# Phragmipedium kovachi



## phraggy (Oct 2, 2013)

First flowering from a seedling. Only a small plant yet but I think this is a good example.

Ed


----------



## eggshells (Oct 2, 2013)

Yes indeed. Great Job.


----------



## JPMC (Oct 2, 2013)

phraggy said:


> First flowering from a seedling. Only a small plant yet but I think this is a good example.
> 
> Ed



Beautiful! Can you show the entire plant.


----------



## SlipperKing (Oct 2, 2013)

Its a great example


----------



## NYEric (Oct 2, 2013)

Nice symetry.
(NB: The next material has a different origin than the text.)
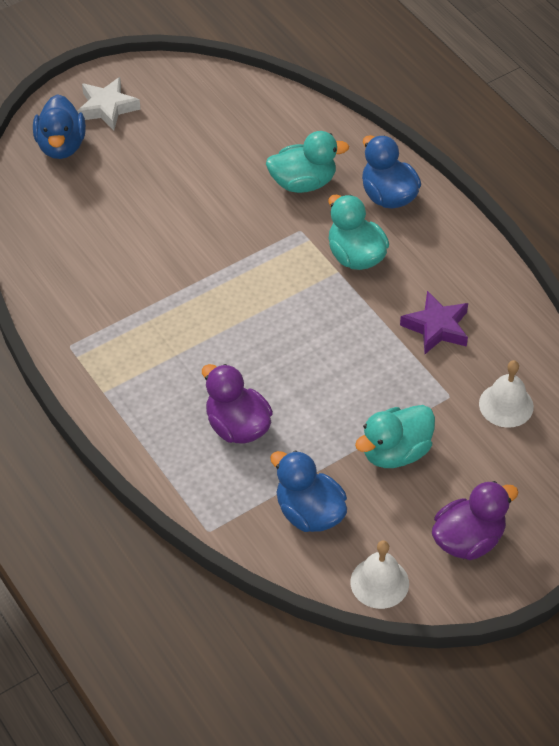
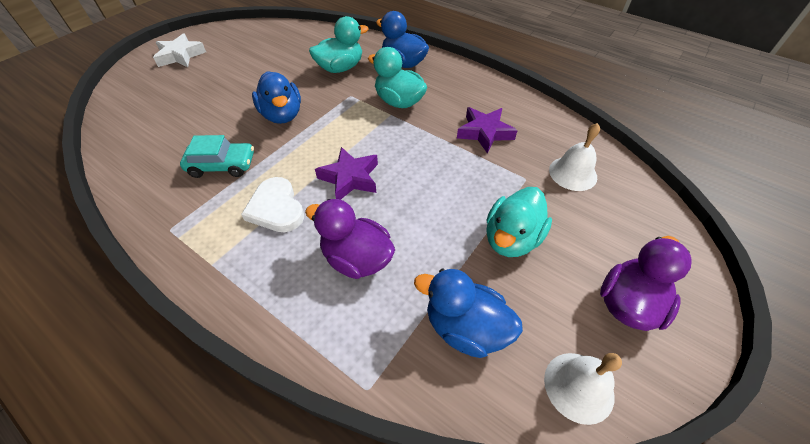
camera: 20 degrees left, 0 degrees up
(61, 146) = (146, 83): blue duck -> blue duck (282, 115)
(131, 287) = (222, 165): none -> turquoise car
(175, 353) = (276, 208): none -> white heart
(260, 341) = (350, 178): none -> purple star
BTW, having flowered Pk puts you in a group of less than 100 people. :wink:


----------



## Carkin (Oct 2, 2013)

Great and gorgeous!!!


----------



## goldenrose (Oct 2, 2013)

:clap::clap:SUPER! The dorsal & the synsepal are mirror images!:drool::drool:


----------



## Dido (Oct 2, 2013)

a really nice flower I like it


----------



## The Mutant (Oct 2, 2013)

I just want to pat the pouch... It looks like satin or something. Love it.


----------



## mrhappyrotter (Oct 2, 2013)

Good job!


----------



## Paphman910 (Oct 2, 2013)

The Mutant said:


> I just want to pat the pouch... It looks like satin or something. Love it.



Looks like something you would want to sit on and feel like a queen!


----------



## SlipperFan (Oct 2, 2013)

I really like the colors on the. The pale dorsal and synsepal make a lovely contrast with the color of the pouch and petals.


----------



## eaborne (Oct 2, 2013)

That a really good one!


----------



## JeanLux (Oct 3, 2013)

Wow!!!! Jean


----------



## phrag guy (Oct 3, 2013)

very nice, great growing


----------



## e-spice (Oct 3, 2013)

Very nice and impressive. Great job with it.


----------



## Justin (Oct 3, 2013)

dorsal is not brown which is a turn-off for a some of these. congrats!


----------



## Brabantia (Oct 3, 2013)

Very nice, congratulations for its culture.


----------



## The Orchid Boy (Oct 6, 2013)

Jealous... Nice growing! About how big do the plants get in leaf span?


----------